- Transformative change: Environmental, social and technological trends are converging, leading to rapid, disruptive and transformative change. Leaders need to be ready to act
- COVID legacy: Organisations can harness innovative approaches taken during the pandemic to meet the challenges ahead, from experimentation in working practices to shifts in mindset
- Tipping point: Society has reached a tipping point on an appetite for environmental sustainability, while new technologies are also supercharging the pace of change.
As we recover from the COVID pandemic, environmental, social and technological trends are converging, leading to rapid, disruptive and transformative change, the likes of which we have not experienced for more than a generation, argues Simon Sear, CEO and founder of Studio 44. Leaders need to ensure that they and their organisation are ready to innovate and transform.
Sear said: “The COVID crisis will lead to a new period of rapid, transformative growth and prosperity just like the First World War led to the roaring twenties, the Second World War to the golden age of capitalism and the recession of the late 1970s to the expansive growth of the 1980s. Spring always follows winter.”
Combining with this natural economic cycle are major tailwinds, such as society’s demand for more progress on racial and gender equality, social mobility and mental wellbeing, Studio 44 argues. Governments and wider society have reached a tipping point on progress with environmental sustainability, while technologies including artificial intelligence (AI), hyper-automation and the Internet of Things (IoT) are supercharging change.

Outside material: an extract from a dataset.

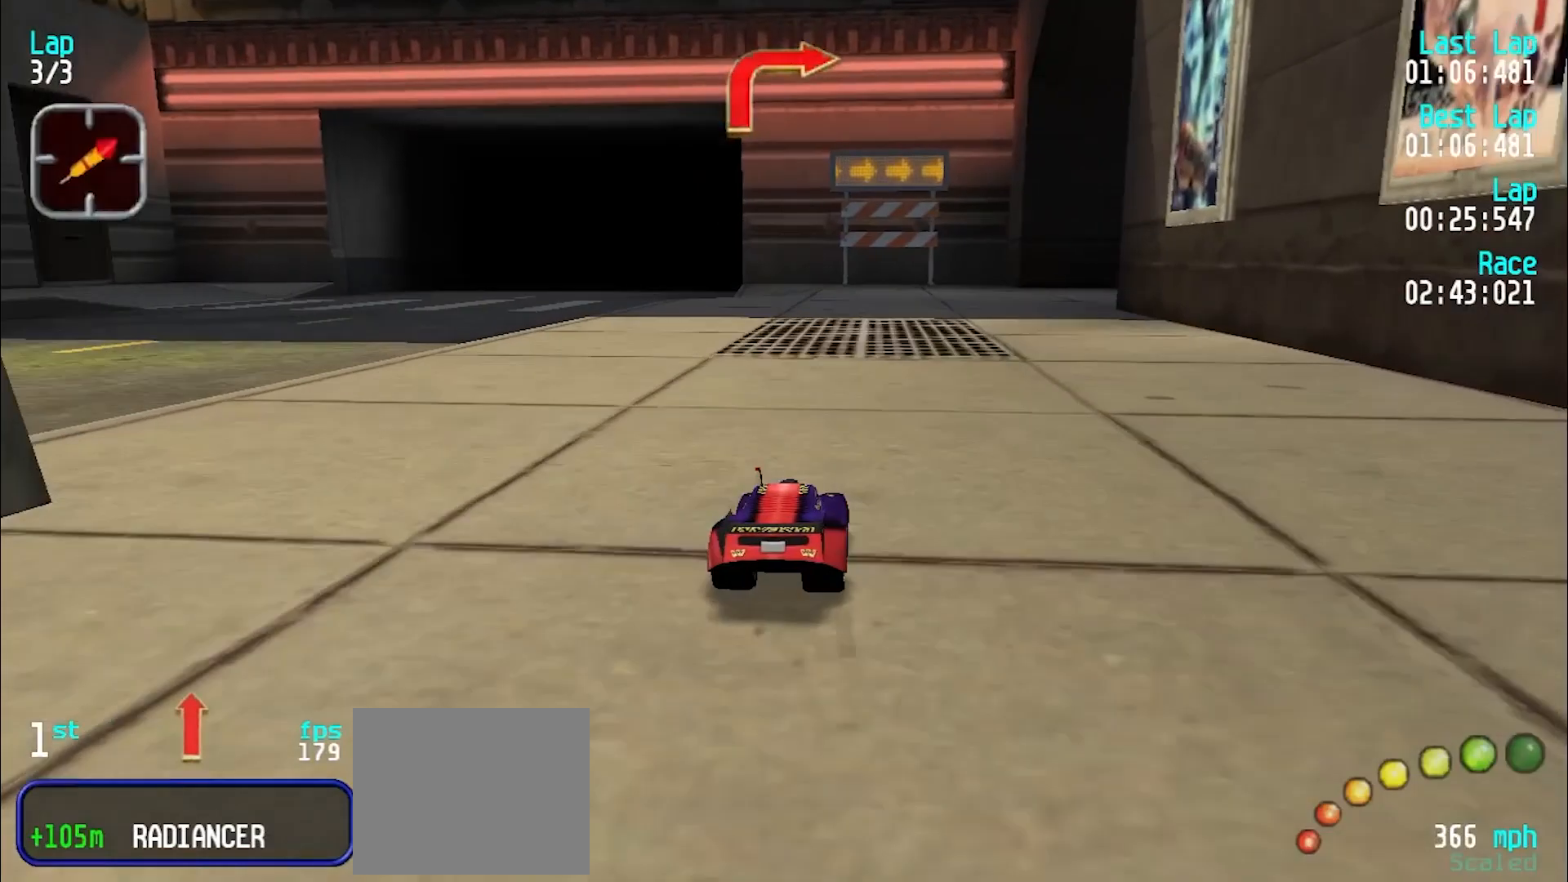
{"keys": ["e"], "events": [[17, "u", "down"], [117, "u", "up"], [200, "u", "down"], [300, "u", "up"], [383, "u", "down"], [483, "u", "up"]]}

These converging trends will result in rapid, disruptive and transformative change, the likes of which we have not experienced for more than a generation.
Sear added: “Economists are predicting record growth and leaders need to ensure that their organisations are bold, more agile and quicker to change than at any time in history in order to deliver competitive performance in terms of cost efficiency, revenues and return on capital”
Studio 44 has identified ten key insights by working with leaders during the challenging times of COVID, ranging from experimentation to mindset, technology to organisational culture.
Sear concluded: “The crisis has highlighted many insights into how leaders can prepare for this next phase of growth and the journey ahead. They are at a once in a generation inflection point, opportunity is coming, and they need to ensure that they and their organisation are ready to innovate and transform.”
Here is a summary of Studio 44’s top ten insights:
1. Create a common mission: Often, in non-crisis times, organisations pay lip service to their mission. It’s written down, but no one really buys it. If the crisis did one thing very well, it was to provide a focus.
2. The need for speed: The pace of change had been increasing, but the crisis supercharged this. Leaders need to focus their organisation on being able to respond quicker and with more agility than ever before.
3. Change the corporate mindset: Many companies have long-held beliefs that limited their ability to respond and transform assumptions that need to be put in the bin.
4. Make bold investments: The successful businesses of the last 12 months were the ones that had historically invested in new ways of working and bold new propositions.
5. Experiment: In a decade that will be defined by rapid change and transformation, inexpensive, fast experimentation needs to be in the DNA of an organisation.
6. Allocate your best people to your best opportunities: The pace of change is becoming ever faster and the war for talent continues to heat up. Leaders need to balance the need for transparency and fairness with quickly getting the right people in the right roles to optimise the chances of an organisation’s success.
7. Teach more than new digital skills: In building on the successes of working from home and a period of change and disruption, it’s crucial to teach employees new cognitive strategies and behaviours to enable them to adapt.
8. Break the silos: During the COVID crisis innovative leaders gathered a multi-skilled team, incentivised them all for success in the same way and gave them the space to make it happen. Many leaders are now thinking about how they can maintain this kind of operating model and not return to older ways of working and the inefficiencies they create.
9. Keep communicating
The pace of disruption and uncertainty in the next decade means that people will often feel unsettled and will seek reassurance. These are the same needs team members faced during the COVID crisis.
10. Practice stakeholder capitalism
Leaders need to take a cooperative model into the next period of transformation. They need to take a long-term view, to have a strategy that not only ensures financial performance in the short term, but invests, and is seen to invest, in longer-term positive outcomes for all stakeholders.